Tuesday, May 27, 2008

Object

A particular instance of a class. The set of values of the attributes of a particular object is called its state. The object consists of state and the behavior that's defined in the object's class. Objects are key to understanding object-oriented technology. Examples of real-world objects: your dog, your desk, your television set, your bicycle.

Real-world objects have two characteristics: state and behavior. Bicycles also have state (current gear, current pedal cadence, current speed) and behavior (changing gear, changing pedal cadence, applying brakes).

A software object.

Software objects are conceptually similar to real-world objects: they too consist of state and related behavior. An object stores its state in fields and exposes its behavior through methods . Methods operate on an object's internal state and serve as the primary mechanism for object-to-object communication. Hiding internal state and requiring all interaction to be performed through an object's methods is known as data encapsulation — a fundamental principle of object-oriented programming.

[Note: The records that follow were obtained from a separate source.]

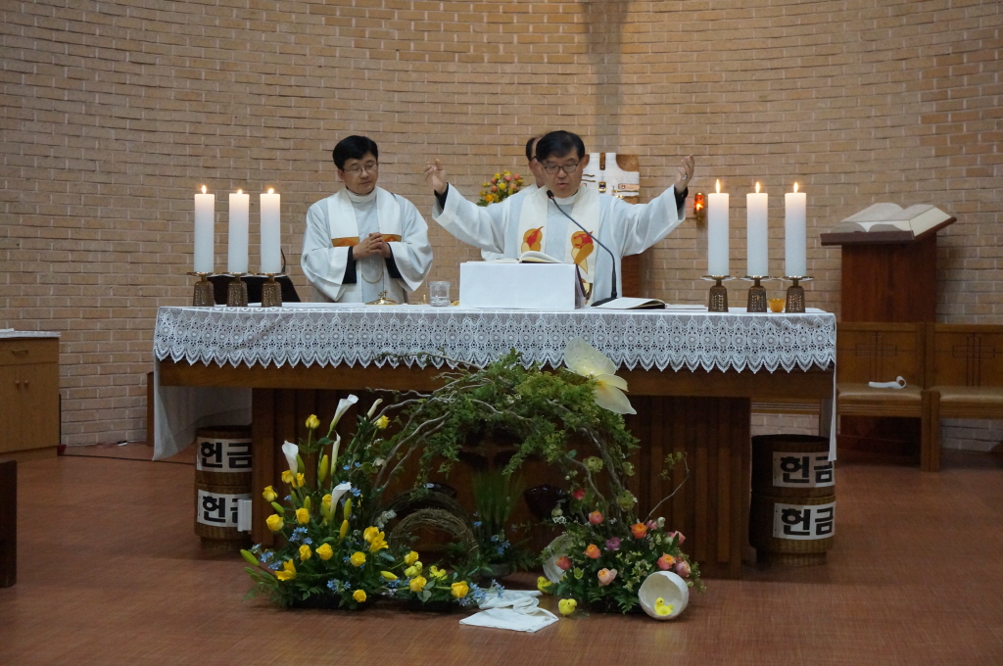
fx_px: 1503
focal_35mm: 54
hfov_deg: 36.9
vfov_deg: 25.0
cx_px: 502
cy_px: 333
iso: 3200
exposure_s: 1/100
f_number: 5.6
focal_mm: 36
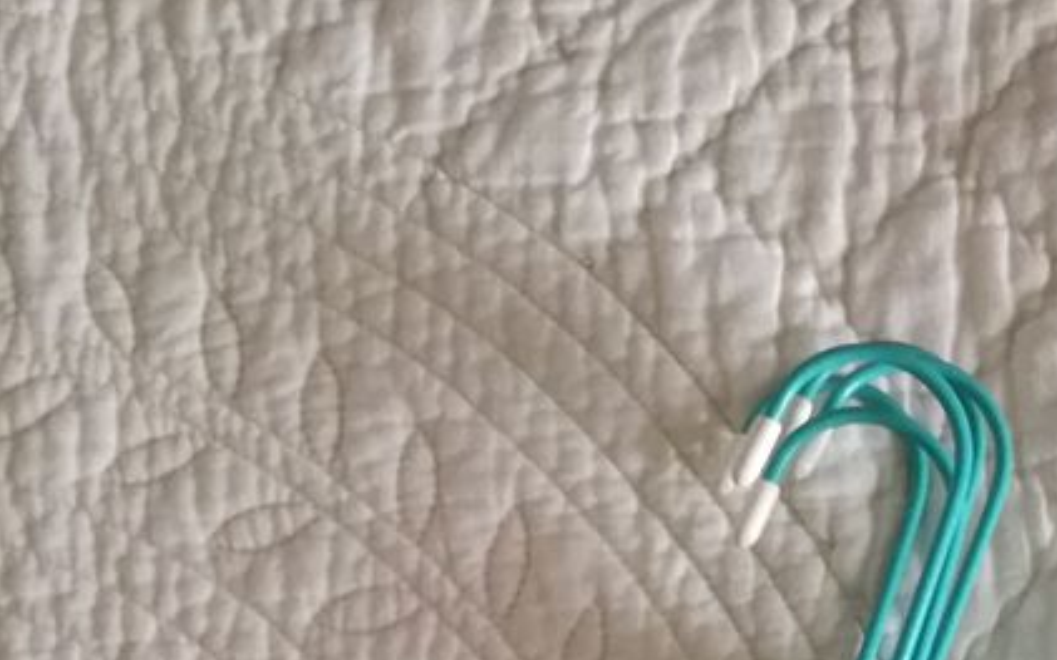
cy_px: 891
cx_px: 929
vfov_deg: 17.7
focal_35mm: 68
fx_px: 1959
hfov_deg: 29.1
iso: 500
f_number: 2
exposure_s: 1/25
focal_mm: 3.79
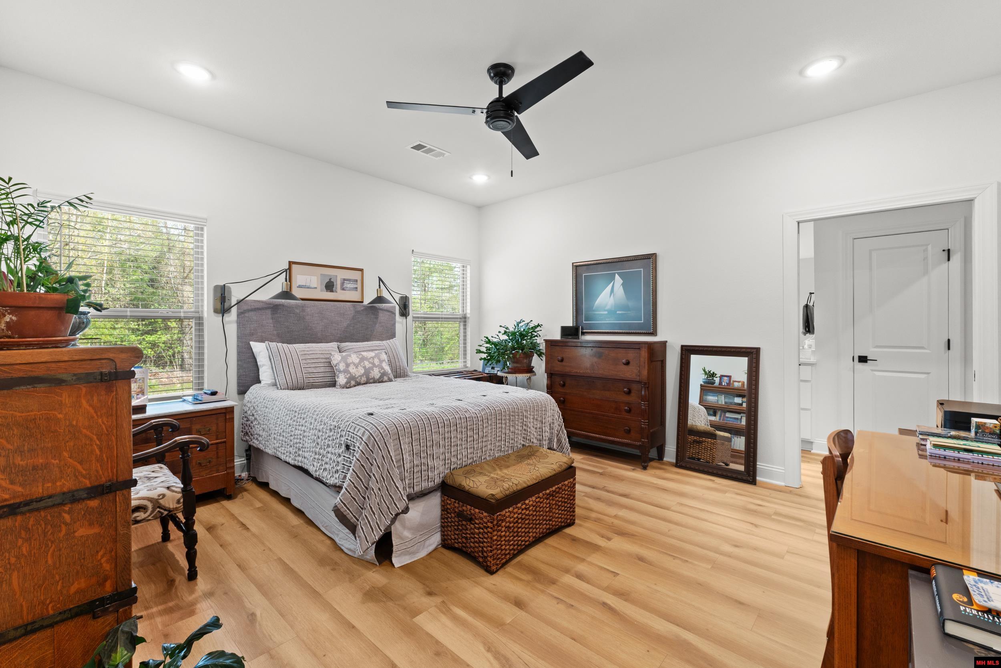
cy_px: 334
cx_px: 500
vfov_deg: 77.3
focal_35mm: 15
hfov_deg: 100.4
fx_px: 417
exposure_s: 1/1.67
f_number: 9
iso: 200
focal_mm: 10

Consider a bicycle, for example:

A bicycle modeled as a software object.

By attributing state (current speed, current pedal cadence, and current gear) and providing methods for changing that state, the object remains in control of how the outside world is allowed to use it. For example, if the bicycle only has 6 gears, a method to change gears could reject any value that is less than 1 or greater than 6.

Bundling code into individual software objects provides a number of benefits, including:

  • Modularity: The source code for an object can be written and maintained independently of the source code for other objects. Once created, an object can be easily passed around inside the system.
  • Information-hiding: By interacting only with an object's methods, the details of its internal implementation remain hidden from the outside world.
  • Code re-use: If an object already exists (perhaps written by another software developer), you can use that object in your program. This allows specialists to implement/test/debug complex, task-specific objects, which you can then trust to run in your own code.
  • Plug-ability and debugging ease: If a particular object turns out to be problematic, you can simply remove it from your application and plug in a different object as its replacement. This is analogous to fixing mechanical problems in the real world. If a bolt breaks, you replace it, not the entire machine.